Yonamine nasceu em Angola em 1975, no ano em que o país se tornaria independente perante o poder colonial português – o que daria lugar a uma Guerra Civil que se alargou por várias décadas. Filho de uma liberdade aparente, o seu trabalho é fruto de uma reflexão vincadamente política sobre a multiplicidade da experiência do viver quotidiano nesse território pós-colonial. Pensa essa história-memória vivida, que é tanto comum-coletiva quanto individual-pessoal, através da ironia, do sarcasmo, do humor e da crítica mordaz, num processo quase arqueológico que combate a ideia de apagamento de um passado-presente ditado pelo dinamismo das relações de poder. Juntando, acumulando e sobrepondo anarquicamente elementos aparentemente díspares, cria um vocabulário próprio e peculiar que – pela recuperação iconográfica, uso da palavra escrita, e técnicas e suportes diversificados – evoca a cultura pop e urbana através da manipulação de inúmeras referências, para trazer a experiência visual das periferias urbanas para o espaço expositivo – legitimando-as enquanto existência.

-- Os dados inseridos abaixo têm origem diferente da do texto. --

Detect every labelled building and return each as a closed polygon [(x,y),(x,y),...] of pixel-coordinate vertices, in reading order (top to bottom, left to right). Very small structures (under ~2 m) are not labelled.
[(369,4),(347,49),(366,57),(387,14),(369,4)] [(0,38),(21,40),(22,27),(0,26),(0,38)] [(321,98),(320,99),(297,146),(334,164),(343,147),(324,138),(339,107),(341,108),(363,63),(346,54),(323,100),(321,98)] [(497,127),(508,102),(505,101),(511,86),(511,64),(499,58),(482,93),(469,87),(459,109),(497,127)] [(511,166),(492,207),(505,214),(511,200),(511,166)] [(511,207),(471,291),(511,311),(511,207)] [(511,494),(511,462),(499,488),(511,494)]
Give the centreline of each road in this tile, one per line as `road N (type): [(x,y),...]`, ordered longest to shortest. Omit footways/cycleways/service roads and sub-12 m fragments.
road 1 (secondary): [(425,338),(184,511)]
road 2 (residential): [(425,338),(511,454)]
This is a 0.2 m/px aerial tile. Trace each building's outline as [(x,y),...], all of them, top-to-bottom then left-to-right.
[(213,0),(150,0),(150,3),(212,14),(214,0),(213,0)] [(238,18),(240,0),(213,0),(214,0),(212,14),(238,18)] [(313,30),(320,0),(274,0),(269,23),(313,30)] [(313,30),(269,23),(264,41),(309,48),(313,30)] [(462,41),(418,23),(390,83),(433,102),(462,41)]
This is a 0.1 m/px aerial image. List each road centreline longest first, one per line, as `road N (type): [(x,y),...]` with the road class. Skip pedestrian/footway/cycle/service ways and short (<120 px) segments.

 Como é comum na sua prática artística, é importante compreender as questões que enformam o trabalho de Yonamine em cada um dos seus projetos expositivos, de modo a entender a plenitude do seu discurso – e esta exposição na Galeria Cristina Guerra, em Lisboa, não é exceção. Em ETC – Extraction / Trade / Cashtration, Yonamine presta uma declarada homenagem a Paulo Kapela, re-imaginando e, de certa forma, reciclando – como a própria prática de Kapela assim o referia – os projetos expositivos que apresentara na Letónia e Lituânia, co-curados por Alicia Knock (que assina o texto que acompanha a exposição).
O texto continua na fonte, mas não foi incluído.